▶ _Assigned task_
Could you give the material again from the line containing "Give a lens" through the line containing "-0.011290, 0.927874, -1.168580]]", with "Decimals" replaced by "Precision" and everything else unchanged?

▶ _Task data_
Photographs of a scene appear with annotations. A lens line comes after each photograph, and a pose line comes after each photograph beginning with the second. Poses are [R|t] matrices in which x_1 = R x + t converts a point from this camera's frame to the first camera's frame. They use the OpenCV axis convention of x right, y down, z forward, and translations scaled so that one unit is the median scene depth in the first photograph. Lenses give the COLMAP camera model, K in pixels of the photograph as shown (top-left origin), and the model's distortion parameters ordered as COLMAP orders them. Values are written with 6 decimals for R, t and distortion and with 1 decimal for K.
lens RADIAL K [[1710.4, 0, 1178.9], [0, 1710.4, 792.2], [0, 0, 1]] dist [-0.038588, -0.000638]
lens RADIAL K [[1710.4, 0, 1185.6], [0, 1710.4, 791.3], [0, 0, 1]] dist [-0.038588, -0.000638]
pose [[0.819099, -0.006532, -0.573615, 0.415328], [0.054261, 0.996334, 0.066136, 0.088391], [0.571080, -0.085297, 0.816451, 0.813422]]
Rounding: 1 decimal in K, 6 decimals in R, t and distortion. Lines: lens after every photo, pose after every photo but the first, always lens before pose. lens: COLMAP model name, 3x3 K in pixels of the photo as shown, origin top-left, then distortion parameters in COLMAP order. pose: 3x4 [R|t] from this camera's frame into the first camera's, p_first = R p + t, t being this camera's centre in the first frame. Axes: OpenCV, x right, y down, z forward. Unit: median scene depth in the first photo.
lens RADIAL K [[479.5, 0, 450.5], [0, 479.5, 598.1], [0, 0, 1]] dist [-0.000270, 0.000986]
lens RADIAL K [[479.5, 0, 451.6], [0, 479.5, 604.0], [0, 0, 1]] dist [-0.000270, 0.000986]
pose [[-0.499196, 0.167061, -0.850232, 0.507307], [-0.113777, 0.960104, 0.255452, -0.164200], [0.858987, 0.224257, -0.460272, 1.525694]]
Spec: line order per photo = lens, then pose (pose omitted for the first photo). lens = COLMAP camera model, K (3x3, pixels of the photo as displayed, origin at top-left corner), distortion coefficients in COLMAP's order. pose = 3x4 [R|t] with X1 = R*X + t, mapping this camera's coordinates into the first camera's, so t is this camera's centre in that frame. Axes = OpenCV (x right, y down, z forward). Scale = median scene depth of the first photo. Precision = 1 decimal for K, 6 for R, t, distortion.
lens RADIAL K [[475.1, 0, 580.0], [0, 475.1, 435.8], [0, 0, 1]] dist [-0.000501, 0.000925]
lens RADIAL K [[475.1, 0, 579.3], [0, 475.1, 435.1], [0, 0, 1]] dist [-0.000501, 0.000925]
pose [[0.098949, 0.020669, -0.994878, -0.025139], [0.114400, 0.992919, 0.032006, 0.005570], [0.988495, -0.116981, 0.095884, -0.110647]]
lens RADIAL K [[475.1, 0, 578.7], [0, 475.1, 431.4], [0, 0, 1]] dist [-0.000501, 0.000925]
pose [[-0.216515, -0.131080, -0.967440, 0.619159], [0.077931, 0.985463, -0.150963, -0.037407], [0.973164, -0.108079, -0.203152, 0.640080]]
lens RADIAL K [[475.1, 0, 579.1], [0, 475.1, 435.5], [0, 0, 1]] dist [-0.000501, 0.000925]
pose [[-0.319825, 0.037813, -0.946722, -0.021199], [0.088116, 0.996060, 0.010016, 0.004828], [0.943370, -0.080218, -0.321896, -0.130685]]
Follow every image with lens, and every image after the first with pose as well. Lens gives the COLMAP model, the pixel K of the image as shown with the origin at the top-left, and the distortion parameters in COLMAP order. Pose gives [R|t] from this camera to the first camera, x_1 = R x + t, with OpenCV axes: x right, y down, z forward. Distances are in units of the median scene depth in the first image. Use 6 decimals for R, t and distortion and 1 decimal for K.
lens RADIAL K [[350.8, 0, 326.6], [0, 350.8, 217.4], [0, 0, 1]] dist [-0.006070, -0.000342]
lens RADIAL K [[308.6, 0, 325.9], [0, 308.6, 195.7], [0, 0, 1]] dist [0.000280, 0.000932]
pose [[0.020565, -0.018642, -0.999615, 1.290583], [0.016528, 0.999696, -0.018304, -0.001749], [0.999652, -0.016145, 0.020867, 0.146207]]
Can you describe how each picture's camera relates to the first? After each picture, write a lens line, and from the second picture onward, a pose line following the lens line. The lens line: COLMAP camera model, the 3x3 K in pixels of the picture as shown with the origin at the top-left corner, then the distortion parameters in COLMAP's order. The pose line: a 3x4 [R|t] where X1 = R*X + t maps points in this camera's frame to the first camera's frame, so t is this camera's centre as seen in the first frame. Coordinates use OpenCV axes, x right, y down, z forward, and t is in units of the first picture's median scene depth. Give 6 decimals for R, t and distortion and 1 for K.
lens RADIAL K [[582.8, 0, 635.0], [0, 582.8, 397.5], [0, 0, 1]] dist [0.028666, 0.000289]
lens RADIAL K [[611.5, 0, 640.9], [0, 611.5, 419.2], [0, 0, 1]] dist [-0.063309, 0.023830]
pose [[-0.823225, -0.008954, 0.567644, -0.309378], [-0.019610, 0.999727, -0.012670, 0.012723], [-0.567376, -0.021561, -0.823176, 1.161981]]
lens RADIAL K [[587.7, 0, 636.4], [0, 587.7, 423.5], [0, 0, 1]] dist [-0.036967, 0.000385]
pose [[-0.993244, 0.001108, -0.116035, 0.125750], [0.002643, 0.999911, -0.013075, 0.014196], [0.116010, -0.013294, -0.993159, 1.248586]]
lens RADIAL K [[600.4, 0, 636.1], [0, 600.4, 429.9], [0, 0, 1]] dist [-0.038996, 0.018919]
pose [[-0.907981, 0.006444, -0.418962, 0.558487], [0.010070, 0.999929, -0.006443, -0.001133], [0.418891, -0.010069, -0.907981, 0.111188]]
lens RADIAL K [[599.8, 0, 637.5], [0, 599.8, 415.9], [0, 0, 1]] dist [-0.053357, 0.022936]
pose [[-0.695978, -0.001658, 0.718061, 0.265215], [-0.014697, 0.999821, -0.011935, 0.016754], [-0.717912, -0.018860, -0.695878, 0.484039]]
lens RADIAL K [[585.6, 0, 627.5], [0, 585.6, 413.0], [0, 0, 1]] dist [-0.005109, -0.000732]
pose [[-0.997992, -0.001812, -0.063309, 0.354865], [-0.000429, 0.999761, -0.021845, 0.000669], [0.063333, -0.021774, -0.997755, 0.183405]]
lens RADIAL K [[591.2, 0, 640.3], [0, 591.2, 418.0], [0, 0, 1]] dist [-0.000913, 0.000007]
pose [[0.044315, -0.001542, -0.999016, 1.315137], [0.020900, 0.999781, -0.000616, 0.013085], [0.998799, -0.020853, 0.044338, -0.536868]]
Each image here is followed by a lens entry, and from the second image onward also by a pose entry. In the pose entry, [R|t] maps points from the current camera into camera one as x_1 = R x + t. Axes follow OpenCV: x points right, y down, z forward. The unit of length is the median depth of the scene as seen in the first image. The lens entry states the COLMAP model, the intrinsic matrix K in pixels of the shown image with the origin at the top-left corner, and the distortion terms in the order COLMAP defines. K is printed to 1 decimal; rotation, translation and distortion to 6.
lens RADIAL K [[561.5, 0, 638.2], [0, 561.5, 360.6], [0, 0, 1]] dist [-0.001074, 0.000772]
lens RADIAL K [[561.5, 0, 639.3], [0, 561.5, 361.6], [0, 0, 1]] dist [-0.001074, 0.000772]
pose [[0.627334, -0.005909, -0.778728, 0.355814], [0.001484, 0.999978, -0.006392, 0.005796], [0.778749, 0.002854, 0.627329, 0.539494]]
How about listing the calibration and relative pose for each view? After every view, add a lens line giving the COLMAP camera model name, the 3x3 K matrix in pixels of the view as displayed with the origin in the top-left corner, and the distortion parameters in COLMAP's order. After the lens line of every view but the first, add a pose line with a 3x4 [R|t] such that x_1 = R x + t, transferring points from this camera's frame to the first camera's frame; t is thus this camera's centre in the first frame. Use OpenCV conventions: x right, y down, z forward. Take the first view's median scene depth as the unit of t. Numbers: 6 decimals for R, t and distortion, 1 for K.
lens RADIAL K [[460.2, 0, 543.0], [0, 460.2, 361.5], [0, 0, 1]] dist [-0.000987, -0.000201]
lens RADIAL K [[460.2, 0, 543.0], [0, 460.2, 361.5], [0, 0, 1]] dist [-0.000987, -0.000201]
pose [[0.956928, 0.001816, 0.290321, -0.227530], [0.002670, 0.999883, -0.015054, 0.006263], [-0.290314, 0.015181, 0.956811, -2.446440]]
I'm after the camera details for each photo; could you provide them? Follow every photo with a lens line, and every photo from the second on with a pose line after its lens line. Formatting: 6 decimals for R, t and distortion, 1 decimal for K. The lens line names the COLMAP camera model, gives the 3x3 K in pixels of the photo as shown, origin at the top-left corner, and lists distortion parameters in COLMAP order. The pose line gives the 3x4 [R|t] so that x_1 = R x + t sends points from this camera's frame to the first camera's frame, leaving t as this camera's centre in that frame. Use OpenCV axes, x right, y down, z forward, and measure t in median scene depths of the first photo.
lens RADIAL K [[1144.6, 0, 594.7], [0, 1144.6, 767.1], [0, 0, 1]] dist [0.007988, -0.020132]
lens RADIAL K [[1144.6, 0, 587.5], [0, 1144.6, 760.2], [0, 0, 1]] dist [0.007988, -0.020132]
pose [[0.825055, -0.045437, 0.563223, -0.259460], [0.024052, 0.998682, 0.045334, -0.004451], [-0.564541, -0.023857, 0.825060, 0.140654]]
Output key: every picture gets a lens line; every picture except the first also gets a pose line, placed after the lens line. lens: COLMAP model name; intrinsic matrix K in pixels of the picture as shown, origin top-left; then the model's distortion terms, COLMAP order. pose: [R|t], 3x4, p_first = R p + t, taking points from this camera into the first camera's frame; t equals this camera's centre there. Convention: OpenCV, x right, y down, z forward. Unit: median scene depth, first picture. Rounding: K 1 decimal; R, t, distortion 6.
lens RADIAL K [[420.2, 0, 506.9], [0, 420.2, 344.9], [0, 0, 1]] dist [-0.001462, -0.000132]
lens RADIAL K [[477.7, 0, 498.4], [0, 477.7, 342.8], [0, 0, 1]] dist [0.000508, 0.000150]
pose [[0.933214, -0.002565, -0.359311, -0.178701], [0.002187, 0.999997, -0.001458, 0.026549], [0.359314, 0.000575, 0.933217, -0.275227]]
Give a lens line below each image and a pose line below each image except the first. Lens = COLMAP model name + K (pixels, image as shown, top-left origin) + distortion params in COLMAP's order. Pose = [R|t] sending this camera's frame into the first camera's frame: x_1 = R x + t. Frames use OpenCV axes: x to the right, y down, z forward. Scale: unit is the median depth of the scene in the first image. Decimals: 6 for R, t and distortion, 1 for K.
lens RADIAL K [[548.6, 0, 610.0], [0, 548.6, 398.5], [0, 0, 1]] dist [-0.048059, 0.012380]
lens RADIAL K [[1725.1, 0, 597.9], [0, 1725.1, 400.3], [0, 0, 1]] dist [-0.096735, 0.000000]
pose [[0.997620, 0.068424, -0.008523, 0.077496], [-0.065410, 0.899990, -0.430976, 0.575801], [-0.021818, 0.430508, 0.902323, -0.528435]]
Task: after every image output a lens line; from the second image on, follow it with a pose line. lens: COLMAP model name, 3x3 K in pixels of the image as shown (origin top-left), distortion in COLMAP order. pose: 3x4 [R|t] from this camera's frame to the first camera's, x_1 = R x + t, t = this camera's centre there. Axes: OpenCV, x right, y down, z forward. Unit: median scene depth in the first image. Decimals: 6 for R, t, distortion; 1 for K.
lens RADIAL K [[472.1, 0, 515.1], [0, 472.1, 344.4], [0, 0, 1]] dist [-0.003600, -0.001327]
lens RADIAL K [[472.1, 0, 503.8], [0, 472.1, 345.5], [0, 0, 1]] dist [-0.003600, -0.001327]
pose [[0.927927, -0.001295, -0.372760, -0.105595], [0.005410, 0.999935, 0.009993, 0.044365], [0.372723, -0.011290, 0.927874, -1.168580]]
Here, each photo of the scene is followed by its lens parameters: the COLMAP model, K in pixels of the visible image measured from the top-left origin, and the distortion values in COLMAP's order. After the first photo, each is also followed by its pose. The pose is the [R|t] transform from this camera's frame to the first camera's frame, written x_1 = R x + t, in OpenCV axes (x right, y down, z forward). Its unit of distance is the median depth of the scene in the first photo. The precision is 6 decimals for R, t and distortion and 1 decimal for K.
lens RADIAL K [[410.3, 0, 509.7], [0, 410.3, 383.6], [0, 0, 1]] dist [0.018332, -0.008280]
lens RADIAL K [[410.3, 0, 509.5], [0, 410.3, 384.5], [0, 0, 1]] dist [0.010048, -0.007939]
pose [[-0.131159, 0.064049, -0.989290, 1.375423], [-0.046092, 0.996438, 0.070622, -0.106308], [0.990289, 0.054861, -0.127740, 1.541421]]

▶ _Task response_
Give a lens line below each image and a pose line below each image except the first. Lens = COLMAP model name + K (pixels, image as shown, top-left origin) + distortion params in COLMAP's order. Pose = [R|t] sending this camera's frame into the first camera's frame: x_1 = R x + t. Frames use OpenCV axes: x to the right, y down, z forward. Scale: unit is the median depth of the scene in the first image. Precision: 6 for R, t and distortion, 1 for K.
lens RADIAL K [[548.6, 0, 610.0], [0, 548.6, 398.5], [0, 0, 1]] dist [-0.048059, 0.012380]
lens RADIAL K [[1725.1, 0, 597.9], [0, 1725.1, 400.3], [0, 0, 1]] dist [-0.096735, 0.000000]
pose [[0.997620, 0.068424, -0.008523, 0.077496], [-0.065410, 0.899990, -0.430976, 0.575801], [-0.021818, 0.430508, 0.902323, -0.528435]]
Task: after every image output a lens line; from the second image on, follow it with a pose line. lens: COLMAP model name, 3x3 K in pixels of the image as shown (origin top-left), distortion in COLMAP order. pose: 3x4 [R|t] from this camera's frame to the first camera's, x_1 = R x + t, t = this camera's centre there. Axes: OpenCV, x right, y down, z forward. Unit: median scene depth in the first image. Precision: 6 for R, t, distortion; 1 for K.
lens RADIAL K [[472.1, 0, 515.1], [0, 472.1, 344.4], [0, 0, 1]] dist [-0.003600, -0.001327]
lens RADIAL K [[472.1, 0, 503.8], [0, 472.1, 345.5], [0, 0, 1]] dist [-0.003600, -0.001327]
pose [[0.927927, -0.001295, -0.372760, -0.105595], [0.005410, 0.999935, 0.009993, 0.044365], [0.372723, -0.011290, 0.927874, -1.168580]]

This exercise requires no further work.